WORK INSTRUCTIONS: Since only part of the material below is wanted, output exactly the lines from the one with "Pour recevoir l'actualité" up to and including the one with "Tél. : 03 80 23 27 49".

(DATA FOR REVIEW begins)

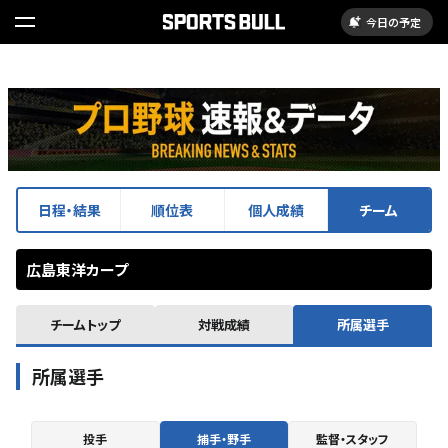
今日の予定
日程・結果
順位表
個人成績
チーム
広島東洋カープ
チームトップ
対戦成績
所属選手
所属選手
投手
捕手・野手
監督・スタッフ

(DATA FOR REVIEW ends)
(DATA FOR REVIEW begins)

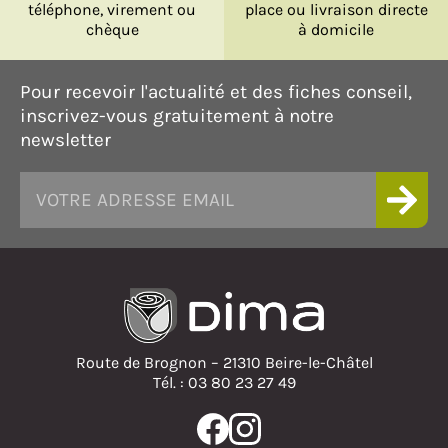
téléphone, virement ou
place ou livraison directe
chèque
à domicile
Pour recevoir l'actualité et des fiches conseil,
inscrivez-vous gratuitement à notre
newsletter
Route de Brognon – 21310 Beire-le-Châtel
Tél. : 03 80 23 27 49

(DATA FOR REVIEW ends)

SOLVED EXERCISE:
Pour recevoir l'actualité et des fiches conseil,
inscrivez-vous gratuitement à notre
newsletter
Route de Brognon – 21310 Beire-le-Châtel
Tél. : 03 80 23 27 49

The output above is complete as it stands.